Image: 123RF/Yuriy Klochan
Dr Monalisa Muchatatu, 38, an emergency medical practitioner based in Brooklyn — which by Friday last week had 102,863 Covid-19 cases — told TimesLIVE that not even the best treatment money can buy is enough to save all lives.
“It is quite distressing to work knowing that even with all these resources, sometimes patients will succumb to the illness. I, like other emergency doctors, battle with a sense of helplessness because we are essentially ‘doers’ but the cycle of the disease management is mostly supportive, so all the resources in the world sometimes make no difference,” she said.
Muchatatu said watching patients lonely and facing death has been traumatic.
“The hardest thing for me to digest is just how incredibly sad and lonely I perceive our patients to be in this tough time of their lives — and to be fighting alone without family, as we cannot allow visitors … It makes me sad,” she said.
“Days are spent receiving new patients and trying to stabilise them to prevent them from declining, but also because all hospitals have had an unprecedented influx of patients.”
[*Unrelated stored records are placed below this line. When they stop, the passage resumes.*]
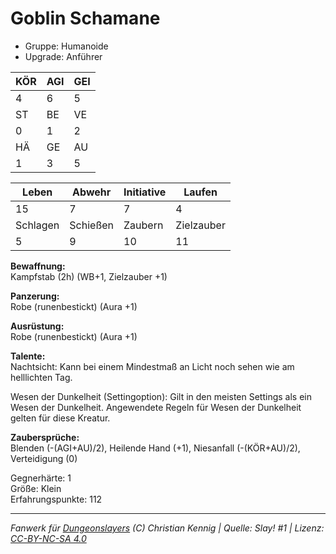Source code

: # Goblin Schamane  
- Gruppe: Humanoide  
- Upgrade: Anführer  

| KÖR | AGI | GEI |  
| --- | --- | --- |  
| 4   | 6   | 5   |
| ST  | BE  | VE  |  
| 0   | 1   | 2   |
| HÄ  | GE  | AU  |  
| 1   | 3   | 5   |


| Leben    | Abwehr   | Initiative | Laufen     |
| -------- | -------- | ---------- | ---------- |
| 15       | 7        | 7          | 4          |
| Schlagen | Schießen | Zaubern    | Zielzauber |
| 5        | 9        | 10         | 11         |

**Bewaffnung:**  
Kampfstab (2h) (WB+1, Zielzauber +1)

**Panzerung:**  
Robe (runenbestickt) (Aura +1)

**Ausrüstung:**  
Robe (runenbestickt) (Aura +1)

**Talente:**  
Nachtsicht: Kann bei einem Mindestmaß an Licht noch sehen wie am helllichten Tag. 

Wesen der Dunkelheit (Settingoption): Gilt in den meisten Settings als ein Wesen der Dunkelheit. Angewendete Regeln für Wesen der Dunkelheit gelten für diese Kreatur. 


**Zaubersprüche:**  
Blenden (-(AGI+AU)/2), Heilende Hand (+1), Niesanfall (-(KÖR+AU)/2), Verteidigung (0)

Gegnerhärte: 1  
Größe: Klein  
Erfahrungspunkte: 112  



___
*Fanwerk für [Dungeonslayers](https://www.dungeonslayers.net/) (C) Christian Kennig | Quelle: Slay! #1 | Lizenz: [CC-BY-NC-SA 4.0](https://creativecommons.org/licenses/by-nc-sa/4.0/deed.de)*
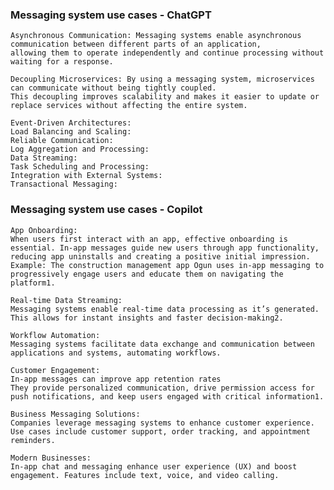 ### Messaging system use cases - ChatGPT
    Asynchronous Communication: Messaging systems enable asynchronous communication between different parts of an application, 
    allowing them to operate independently and continue processing without waiting for a response.
    
    Decoupling Microservices: By using a messaging system, microservices can communicate without being tightly coupled. 
    This decoupling improves scalability and makes it easier to update or replace services without affecting the entire system.
    
    Event-Driven Architectures: 
    Load Balancing and Scaling: 
    Reliable Communication: 
    Log Aggregation and Processing: 
    Data Streaming: 
    Task Scheduling and Processing: 
    Integration with External Systems: 
    Transactional Messaging:

### Messaging system use cases - Copilot
    App Onboarding:
    When users first interact with an app, effective onboarding is essential. In-app messages guide new users through app functionality, 
    reducing app uninstalls and creating a positive initial impression.
    Example: The construction management app Ogun uses in-app messaging to progressively engage users and educate them on navigating the platform1.
    
    Real-time Data Streaming:
    Messaging systems enable real-time data processing as it’s generated. This allows for instant insights and faster decision-making2.
    
    Workflow Automation:
    Messaging systems facilitate data exchange and communication between applications and systems, automating workflows.
    
    Customer Engagement:
    In-app messages can improve app retention rates
    They provide personalized communication, drive permission access for push notifications, and keep users engaged with critical information1.
    
    Business Messaging Solutions:
    Companies leverage messaging systems to enhance customer experience. Use cases include customer support, order tracking, and appointment reminders.
    
    Modern Businesses:
    In-app chat and messaging enhance user experience (UX) and boost engagement. Features include text, voice, and video calling.
  
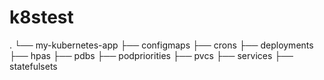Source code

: # k8stest

.
└── my-kubernetes-app
    ├── configmaps
    ├── crons
    ├── deployments
    ├── hpas
    ├── pdbs
    ├── podpriorities
    ├── pvcs
    ├── services
    ├── statefulsets
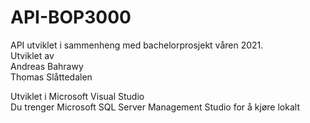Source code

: # API-BOP3000
API utviklet i sammenheng med bachelorprosjekt våren 2021.  
Utviklet av  
Andreas Bahrawy  
Thomas Slåttedalen  

Utviklet i Microsoft Visual Studio  
Du trenger Microsoft SQL Server Management Studio for å kjøre lokalt
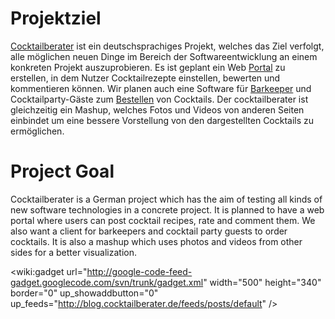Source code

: # Projektziel #
[Cocktailberater](http://www.cocktailberater.de) ist ein deutschsprachiges Projekt, welches das Ziel verfolgt, alle möglichen neuen Dinge im Bereich der Softwareentwicklung an einem konkreten Projekt auszuprobieren.
Es ist geplant ein Web [Portal](Portal.md) zu erstellen, in dem Nutzer Cocktailrezepte einstellen, bewerten und kommentieren können. Wir planen auch eine Software für [Barkeeper](Kuechenclient.md) und Cocktailparty-Gäste zum [Bestellen](Bestellclient.md) von Cocktails.
Der cocktailberater ist gleichzeitig ein Mashup, welches Fotos und Videos von anderen Seiten einbindet um eine bessere Vorstellung von den dargestellten Cocktails zu ermöglichen.

# Project Goal #
Cocktailberater is a German project which has the aim of testing all kinds of new software technologies in a concrete project.
It is planned to have a web portal where users can post cocktail recipes, rate and comment them. We also want a client for barkeepers and cocktail party guests to order cocktails.
It is also a mashup which uses photos and videos from other sides for a better visualization.

<wiki:gadget url="http://google-code-feed-gadget.googlecode.com/svn/trunk/gadget.xml" width="500" height="340" border="0" up\_showaddbutton="0" up\_feeds="http://blog.cocktailberater.de/feeds/posts/default" />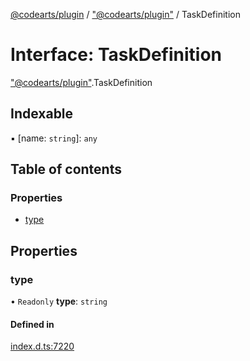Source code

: [@codearts/plugin](../README.md) / ["@codearts/plugin"](../modules/_codearts_plugin_.md) / TaskDefinition

# Interface: TaskDefinition

["@codearts/plugin"](../modules/_codearts_plugin_.md).TaskDefinition

## Indexable

▪ [name: `string`]: `any`

## Table of contents

### Properties

- [type](codearts_plugin_.TaskDefinition.md#type)

## Properties

### type

• `Readonly` **type**: `string`

#### Defined in

[index.d.ts:7220](https://github.com/huaweicloud/cloudide-plugin-api/blob/a4193a8/index.d.ts#L7220)
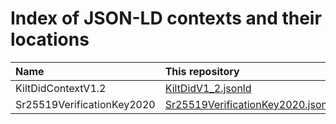 # Index of JSON-LD contexts and their locations

| Name                       | This repository                                                          | IPFS |
| :------------------------- | :----------------------------------------------------------------------- | :--- |
| KiltDidContextV1.2         | [KiltDidV1_2.jsonld](./KiltDidV1_2.jsonld)                               | [ipfs://QmU7QkuTCPz7NmD5bD7Z7mQVz2UsSPaEK58B5sYnjnPRNW](ipfs://QmU7QkuTCPz7NmD5bD7Z7mQVz2UsSPaEK58B5sYnjnPRNW)  |
| Sr25519VerificationKey2020 | [Sr25519VerificationKey2020.jsonld](./Sr25519VerificationKey2020.jsonld) | [ipfs://QmRtAzsETGWu8MZTMjfnJ7YDwiiu8z99Pqmi1WY2qaQt6t](ipfs://QmRtAzsETGWu8MZTMjfnJ7YDwiiu8z99Pqmi1WY2qaQt6t)  |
While safety is key for health-care workers because they are at the highest risk of infection, she said their mental health cannot be ignored.
“We need to wearpersonal protective equipment where available all the time and at a bare minimum N95 mask and gloves, and assume all patients are Covid-19 positive until proven otherwise,” she said.
“This stance saves you from being infected and potentially falling out of the available pool of providers during the pandemic, becoming the vector spreading the virus between patients, and also decreases your chances of bringing it home to your loved ones.
“Mental health checks with your colleagues are important. This is a very stressful time in our careers and there is no shame in seeking help to ensure we are at our best for our patients at their worst.”
Back home in Zimbabwe, meanwhile, doctors on Sunday took the government to court over its failure to provide protective clothing to about 1,500 doctors, almost 15,000 nurses and general staff on the front line.
“We bear the brunt of this pandemic and are vulnerable, despite the first respondent [the ministry of health and child care] telling the world that Zimbabwe is ready — to the extent of even offering to assist other countries in distress,” said Zimbabwe Doctors for Human Rights in their court application.
“We have observed with trepidation that Zimbabwe is not ready for the pandemic and the measures taken so far fall short of the steps that are necessary to prevent, contain and treat the incidence of Covid-19.”
Muchatatu said the Covid-19 pandemic has for the fight time brought the health profession together in fighting its biggest threat this century.
“This pandemic has yielded a very strong, inter-border, collegial relationship between health-care providers. We learn more about possible management regimens from international colleagues treating patients in other parts of the world,” she said.
Above all, she said humanity would pull through this critical stage.
“The human race is resilient. We have survived other pandemics in the past. We must follow the guidelines we are being given by our public health specialists. This will help to flatten the Covid-19 case curve to controllable numbers and decrease the magnitude of loss of life,” she said.
Zimbabwe finished its first week of the 21-day lockdown period with nine confirmed Covid-19 cases and one death.
President Emmerson Mnangagwa said he would review the lockdown progress after the 21-day period ends. Depending on the results of the effort, he could extend or call off the lockdown.